Brief 1> Starting with the first line of the stored data entries and going on through the line with "Bafel Talabani - who's head of the party that", write those lines out again with "spear" replaced by "lance" and everything else left unchanged.

Document passage>

■ ■ ■ ■

# Iver Johnson on the side of the road



## Jesse McCauley (Aug 18, 2014)

Traveling through Maryland today I saw a bike frame on a dilapidated  roadside 


porch that made me pull a u turn. 
I'll follow up later with serial and more pics, sadly there is a nearly completely rusted through inch or so near a rear dropout but still some nice useable parts and badge. I tracked down the owner at a nearby house who planned to sell it at an upcoming yard sale for $20. 


Message from the field


----------



## Iverider (Aug 18, 2014)

Cool!!! I take it you bought it??? Is the whole frame nickel or chrome? Or is it painted? Looks like a good donor bike at the least!


----------



## Jesse McCauley (Aug 19, 2014)

*Back home*

There were fifteen minutes there when I really thought I had to leave this Iver on the porch where I found it. I took the picture above when it seemed I had to give up and move on, it was painful. 
Fortunately he returned my call(s) and I doubled back to meet him. 

It looks like it was completely plated, in nickel or chrome I can't say - any ideas? 
Serial # 519354 stamped on the seat tube

I pulled a couple pictures with my phone but I'm going to clean it a little and get some better ones shortly.


----------



## bricycle (Aug 19, 2014)

Great find!!!


----------



## Iverider (Aug 19, 2014)

I believe that's early 1930s. Looks like Chrome to me, but I can't be sure from the photos. have any chrome to compare it to? Nickel will have the slightest yellowish hue while Chrome generally has a bit of a blue hue to it.


----------



## Jesse McCauley (Aug 19, 2014)

*Update-*

Spent a little time with the Iver today - She came apart without too much difficulty. 

Some mismatched stuff but the crankset is complete and will clean up nicely. 
I thought I had a matching wheel & tire set at a glance but turns out... 

Front: Badly flaking unknown hub / steel wheel / single tube pneumatic US Giant Chain Tread tire
Rear: Badly rusted Morrow coaster hub / steel clad wood wheel / single tube pneumatic York tire

The front fender appears to be an original Iver Johnson part (open to suggestions)
The rear fender is drilled for a string skirt guard, has different stays, and is a different bend-pattern than the front fender. Does anyone recognize the rear fender from another 28'' women's bike? 

I also included a picture of the really sad bit of rot- anybody feel up for chopping & creating a splice in such an unfortunate case?


----------



## Jesse McCauley (Aug 19, 2014)

*Fork & Crankset*

Fork and crankset will both clean up very well I think - I'm not sure yet what to use to keep the chrome in the best shape but I'll do a little forum scouring and find the answers. 
The stem is in pretty rough shape but at least it came out. 

Last bit- serial # image for anyone collecting them.

■ ■ ■ ■

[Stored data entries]

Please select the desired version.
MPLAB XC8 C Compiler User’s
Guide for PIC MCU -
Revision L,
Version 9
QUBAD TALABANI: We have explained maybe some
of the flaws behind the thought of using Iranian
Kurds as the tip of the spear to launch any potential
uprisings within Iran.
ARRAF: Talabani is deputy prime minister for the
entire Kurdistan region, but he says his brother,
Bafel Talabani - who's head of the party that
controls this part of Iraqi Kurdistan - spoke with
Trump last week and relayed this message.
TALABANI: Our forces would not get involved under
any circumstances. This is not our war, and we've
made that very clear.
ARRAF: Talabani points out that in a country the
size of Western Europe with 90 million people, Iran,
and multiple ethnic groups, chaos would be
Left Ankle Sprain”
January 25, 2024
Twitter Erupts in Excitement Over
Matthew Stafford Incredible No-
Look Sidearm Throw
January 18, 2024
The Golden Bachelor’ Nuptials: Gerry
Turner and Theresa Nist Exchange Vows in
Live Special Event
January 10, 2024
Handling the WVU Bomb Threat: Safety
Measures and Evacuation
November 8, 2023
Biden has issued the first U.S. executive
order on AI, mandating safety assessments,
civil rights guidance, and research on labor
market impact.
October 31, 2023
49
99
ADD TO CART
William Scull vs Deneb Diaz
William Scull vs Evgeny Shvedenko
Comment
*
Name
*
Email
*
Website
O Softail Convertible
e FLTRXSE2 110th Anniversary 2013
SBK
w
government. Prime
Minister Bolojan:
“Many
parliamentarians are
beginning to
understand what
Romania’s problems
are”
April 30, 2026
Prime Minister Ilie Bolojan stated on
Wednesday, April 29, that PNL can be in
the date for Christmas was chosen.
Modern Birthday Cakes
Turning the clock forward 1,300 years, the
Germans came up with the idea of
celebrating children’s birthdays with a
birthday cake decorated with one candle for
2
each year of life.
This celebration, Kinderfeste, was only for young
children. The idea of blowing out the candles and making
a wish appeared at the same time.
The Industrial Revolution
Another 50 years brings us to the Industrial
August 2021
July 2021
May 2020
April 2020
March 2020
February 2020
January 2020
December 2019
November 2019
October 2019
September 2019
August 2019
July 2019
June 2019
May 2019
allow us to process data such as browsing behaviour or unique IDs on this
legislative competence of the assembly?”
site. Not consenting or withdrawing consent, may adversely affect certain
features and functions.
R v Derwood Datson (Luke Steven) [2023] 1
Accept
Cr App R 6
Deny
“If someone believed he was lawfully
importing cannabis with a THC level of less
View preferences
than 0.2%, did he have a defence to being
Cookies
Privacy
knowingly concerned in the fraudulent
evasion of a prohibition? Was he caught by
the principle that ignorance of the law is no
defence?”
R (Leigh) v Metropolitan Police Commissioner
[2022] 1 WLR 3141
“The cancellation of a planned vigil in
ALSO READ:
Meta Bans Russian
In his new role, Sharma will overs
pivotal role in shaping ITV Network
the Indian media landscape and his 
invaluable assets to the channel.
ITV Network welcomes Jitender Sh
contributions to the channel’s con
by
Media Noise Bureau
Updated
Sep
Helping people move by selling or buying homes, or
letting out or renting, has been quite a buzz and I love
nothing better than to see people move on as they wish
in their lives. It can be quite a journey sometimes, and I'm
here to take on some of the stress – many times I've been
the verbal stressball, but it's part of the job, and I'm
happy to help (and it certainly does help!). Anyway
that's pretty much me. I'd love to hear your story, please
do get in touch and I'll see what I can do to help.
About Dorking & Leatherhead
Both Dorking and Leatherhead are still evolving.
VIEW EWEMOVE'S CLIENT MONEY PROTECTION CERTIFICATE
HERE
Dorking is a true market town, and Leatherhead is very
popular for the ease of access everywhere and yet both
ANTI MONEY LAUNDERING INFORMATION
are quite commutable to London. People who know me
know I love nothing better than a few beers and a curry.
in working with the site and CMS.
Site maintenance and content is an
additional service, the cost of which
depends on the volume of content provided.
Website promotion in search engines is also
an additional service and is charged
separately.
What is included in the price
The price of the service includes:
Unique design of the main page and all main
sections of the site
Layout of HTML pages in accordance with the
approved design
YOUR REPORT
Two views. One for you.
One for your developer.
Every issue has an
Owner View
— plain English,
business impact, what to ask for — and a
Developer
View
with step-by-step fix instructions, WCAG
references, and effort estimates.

■ ■ ■ ■

Brief 2> From the Iver Johnson thread, copy word for word the passage starting with "I'll follow up" and going on through "at the least!".

Response area 1>
Please select the desired version.
MPLAB XC8 C Compiler User’s
Guide for PIC MCU -
Revision L,
Version 9
QUBAD TALABANI: We have explained maybe some
of the flaws behind the thought of using Iranian
Kurds as the tip of the lance to launch any potential
uprisings within Iran.
ARRAF: Talabani is deputy prime minister for the
entire Kurdistan region, but he says his brother,
Bafel Talabani - who's head of the party that

Response area 2>
I'll follow up later with serial and more pics, sadly there is a nearly completely rusted through inch or so near a rear dropout but still some nice useable parts and badge. I tracked down the owner at a nearby house who planned to sell it at an upcoming yard sale for $20. 


Message from the field


----------



## Iverider (Aug 18, 2014)

Cool!!! I take it you bought it??? Is the whole frame nickel or chrome? Or is it painted? Looks like a good donor bike at the least!